Exercise aim → In this exercise, the data must be written out exactly.

%%

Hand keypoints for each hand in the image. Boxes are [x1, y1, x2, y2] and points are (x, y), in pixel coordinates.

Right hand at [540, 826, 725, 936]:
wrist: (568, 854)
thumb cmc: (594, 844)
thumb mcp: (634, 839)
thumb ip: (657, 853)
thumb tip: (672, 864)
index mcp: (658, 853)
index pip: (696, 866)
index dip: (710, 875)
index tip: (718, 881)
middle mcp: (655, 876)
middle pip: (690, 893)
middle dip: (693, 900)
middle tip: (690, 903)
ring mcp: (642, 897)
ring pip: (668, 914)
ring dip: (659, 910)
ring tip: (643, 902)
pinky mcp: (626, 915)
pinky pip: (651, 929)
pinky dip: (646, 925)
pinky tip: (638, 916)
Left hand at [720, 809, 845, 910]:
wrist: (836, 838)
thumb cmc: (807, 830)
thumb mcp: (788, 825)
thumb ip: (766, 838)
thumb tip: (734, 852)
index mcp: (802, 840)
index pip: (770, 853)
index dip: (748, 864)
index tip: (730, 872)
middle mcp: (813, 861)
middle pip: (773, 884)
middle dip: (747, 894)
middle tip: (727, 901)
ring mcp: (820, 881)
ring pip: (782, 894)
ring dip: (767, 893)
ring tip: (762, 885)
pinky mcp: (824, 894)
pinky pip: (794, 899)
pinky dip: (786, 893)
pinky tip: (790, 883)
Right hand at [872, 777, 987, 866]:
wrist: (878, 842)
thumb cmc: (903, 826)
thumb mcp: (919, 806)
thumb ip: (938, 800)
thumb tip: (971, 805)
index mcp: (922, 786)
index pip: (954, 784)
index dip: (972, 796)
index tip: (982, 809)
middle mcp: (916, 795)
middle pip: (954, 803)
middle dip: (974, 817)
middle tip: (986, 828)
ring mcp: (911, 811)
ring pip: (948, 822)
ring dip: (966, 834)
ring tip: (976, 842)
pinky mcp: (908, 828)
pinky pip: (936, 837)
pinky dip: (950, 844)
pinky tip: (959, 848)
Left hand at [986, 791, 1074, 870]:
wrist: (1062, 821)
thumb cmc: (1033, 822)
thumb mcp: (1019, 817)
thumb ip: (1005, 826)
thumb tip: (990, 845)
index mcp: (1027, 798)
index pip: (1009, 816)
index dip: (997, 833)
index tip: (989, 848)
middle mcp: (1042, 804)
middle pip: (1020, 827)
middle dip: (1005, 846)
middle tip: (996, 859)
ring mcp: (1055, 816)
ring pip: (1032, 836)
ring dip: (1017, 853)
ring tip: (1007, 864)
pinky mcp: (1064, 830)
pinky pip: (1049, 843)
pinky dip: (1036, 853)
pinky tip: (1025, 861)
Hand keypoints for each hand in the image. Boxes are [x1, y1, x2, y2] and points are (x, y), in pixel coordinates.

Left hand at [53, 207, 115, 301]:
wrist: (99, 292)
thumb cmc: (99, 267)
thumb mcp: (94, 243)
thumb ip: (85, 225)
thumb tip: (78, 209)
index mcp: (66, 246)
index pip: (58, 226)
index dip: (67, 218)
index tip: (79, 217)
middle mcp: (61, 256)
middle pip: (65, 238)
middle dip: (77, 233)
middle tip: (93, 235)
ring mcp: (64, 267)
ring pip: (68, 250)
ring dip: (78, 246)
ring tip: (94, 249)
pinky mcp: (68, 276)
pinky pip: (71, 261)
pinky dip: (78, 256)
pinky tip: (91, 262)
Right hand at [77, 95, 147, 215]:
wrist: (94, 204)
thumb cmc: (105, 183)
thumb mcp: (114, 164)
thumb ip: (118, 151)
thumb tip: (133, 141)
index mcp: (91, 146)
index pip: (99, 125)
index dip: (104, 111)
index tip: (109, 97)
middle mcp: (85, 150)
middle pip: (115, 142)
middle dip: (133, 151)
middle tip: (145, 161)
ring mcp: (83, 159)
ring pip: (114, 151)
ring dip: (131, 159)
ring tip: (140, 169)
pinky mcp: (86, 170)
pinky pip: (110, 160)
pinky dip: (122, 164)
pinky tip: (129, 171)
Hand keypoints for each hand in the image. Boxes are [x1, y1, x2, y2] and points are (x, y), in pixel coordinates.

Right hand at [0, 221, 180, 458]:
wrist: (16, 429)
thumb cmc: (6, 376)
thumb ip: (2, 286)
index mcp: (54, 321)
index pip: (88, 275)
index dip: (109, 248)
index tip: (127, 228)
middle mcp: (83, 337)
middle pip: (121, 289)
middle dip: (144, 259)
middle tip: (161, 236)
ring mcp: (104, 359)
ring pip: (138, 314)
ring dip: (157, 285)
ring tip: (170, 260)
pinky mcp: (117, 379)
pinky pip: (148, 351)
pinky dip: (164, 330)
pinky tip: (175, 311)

%%

Answer for the task →
Hand keypoints for each hand in the image. Boxes are [x1, y1, x2, y2] and points are (x, y), in pixel coordinates.

Right hand at [540, 826, 725, 936]:
wrist: (568, 854)
thumb cmc: (594, 844)
thumb mcp: (634, 839)
thumb ip: (657, 853)
thumb tip: (672, 864)
index mcp: (658, 853)
index pip: (696, 866)
index dip: (710, 875)
index tip: (718, 881)
middle mcp: (655, 876)
middle pip: (690, 893)
middle dip: (693, 900)
middle tip: (690, 903)
ring mcp: (642, 897)
ring pip: (668, 914)
ring dip: (659, 910)
ring tip: (643, 902)
pinky mcp: (626, 915)
pinky pip: (651, 929)
pinky dip: (646, 925)
pinky tip: (638, 916)
Left hand at [720, 809, 845, 910]:
wrist: (836, 838)
thumb cmc: (807, 830)
thumb mcp: (788, 825)
thumb ip: (766, 838)
thumb tip: (734, 852)
index mcp: (802, 840)
index pip: (770, 853)
index dip: (748, 864)
index tip: (730, 872)
middle mcp: (813, 861)
middle pip: (773, 884)
middle dip: (747, 894)
middle tip: (727, 901)
ring mcp: (820, 881)
ring pip: (782, 894)
ring dip: (767, 893)
ring tip: (762, 885)
pinky mcp: (824, 894)
pinky pip: (794, 899)
pinky dip: (786, 893)
pinky tip: (790, 883)
Right hand at [872, 777, 987, 866]:
wrist: (878, 842)
thumb cmc: (903, 826)
thumb mcp: (919, 806)
thumb ip: (938, 800)
thumb tip: (971, 805)
index mcp: (922, 786)
index pip: (954, 784)
index dip: (972, 796)
index tip: (982, 809)
middle mcp: (916, 795)
middle pip: (954, 803)
middle dip: (974, 817)
middle tip: (986, 828)
ring mcp: (911, 811)
ring pip: (948, 822)
ring dip: (966, 834)
ring tip: (976, 842)
pinky mcp: (908, 828)
pinky pip: (936, 837)
pinky dip: (950, 844)
pinky tip: (959, 848)
Left hand at [986, 791, 1074, 870]:
wrist: (1062, 821)
thumb cmc: (1033, 822)
thumb mcp: (1019, 817)
thumb ip: (1005, 826)
thumb tip: (990, 845)
index mcp: (1027, 798)
index pip: (1009, 816)
index dip: (997, 833)
index tip: (989, 848)
middle mcp: (1042, 804)
middle pip: (1020, 827)
middle dip: (1005, 846)
middle tip: (996, 859)
ring mcp: (1055, 816)
ring pip: (1032, 836)
ring dip: (1017, 853)
ring tip: (1007, 864)
pinky mcp: (1064, 830)
pinky pip: (1049, 843)
pinky dip: (1036, 853)
pinky tip: (1025, 861)
Hand keypoints for each hand in the image. Boxes are [x1, y1, x2, y2] and points are (x, y), in pixel coordinates.

Left hand at [53, 207, 115, 301]:
wrist: (99, 292)
thumb cmc: (99, 267)
thumb mcp: (94, 243)
thumb ip: (85, 225)
thumb tip: (78, 209)
index mcp: (66, 246)
index pip: (58, 226)
index dip: (67, 218)
index tip: (79, 217)
middle mcp: (61, 256)
middle pip: (65, 238)
middle dip: (77, 233)
middle tip: (93, 235)
ring mcp: (64, 267)
ring pip: (68, 250)
ring dip: (78, 246)
ring tip: (94, 249)
pinky mcp: (68, 276)
pinky pip: (71, 261)
pinky dip: (78, 256)
pinky tip: (91, 262)
Right hand at [77, 95, 147, 215]:
wrist: (94, 204)
thumb cmc: (105, 183)
thumb mcp: (114, 164)
thumb ip: (118, 151)
thumb tip: (133, 141)
index mcp: (91, 146)
index pip: (99, 125)
index dip: (104, 111)
index tip: (109, 97)
middle mcp: (85, 150)
middle pip: (115, 142)
middle dip: (133, 151)
middle tip: (145, 161)
ring mcp: (83, 159)
ring pip: (114, 151)
ring dip: (131, 159)
ring tip: (140, 169)
pinky mcp: (86, 170)
pinky pip: (110, 160)
pinky dip: (122, 164)
pinky tip: (129, 171)
Hand keypoints for each hand in the image. Boxes are [x1, y1, x2, y2] and points are (x, y), in pixel coordinates.

Right hand at [0, 221, 180, 458]:
wrist: (16, 429)
thumb cmc: (6, 376)
thumb ip: (2, 286)
index mcp: (54, 321)
index pip: (88, 275)
index dip: (109, 248)
index tip: (127, 228)
middle mcp: (83, 337)
middle pip: (121, 289)
middle dip: (144, 259)
middle tip: (161, 236)
ring mcp: (104, 359)
ring pip: (138, 314)
ring dip: (157, 285)
ring tip: (170, 260)
pinky mcp: (117, 379)
pinky pip: (148, 351)
pinky dip: (164, 330)
pinky tip: (175, 311)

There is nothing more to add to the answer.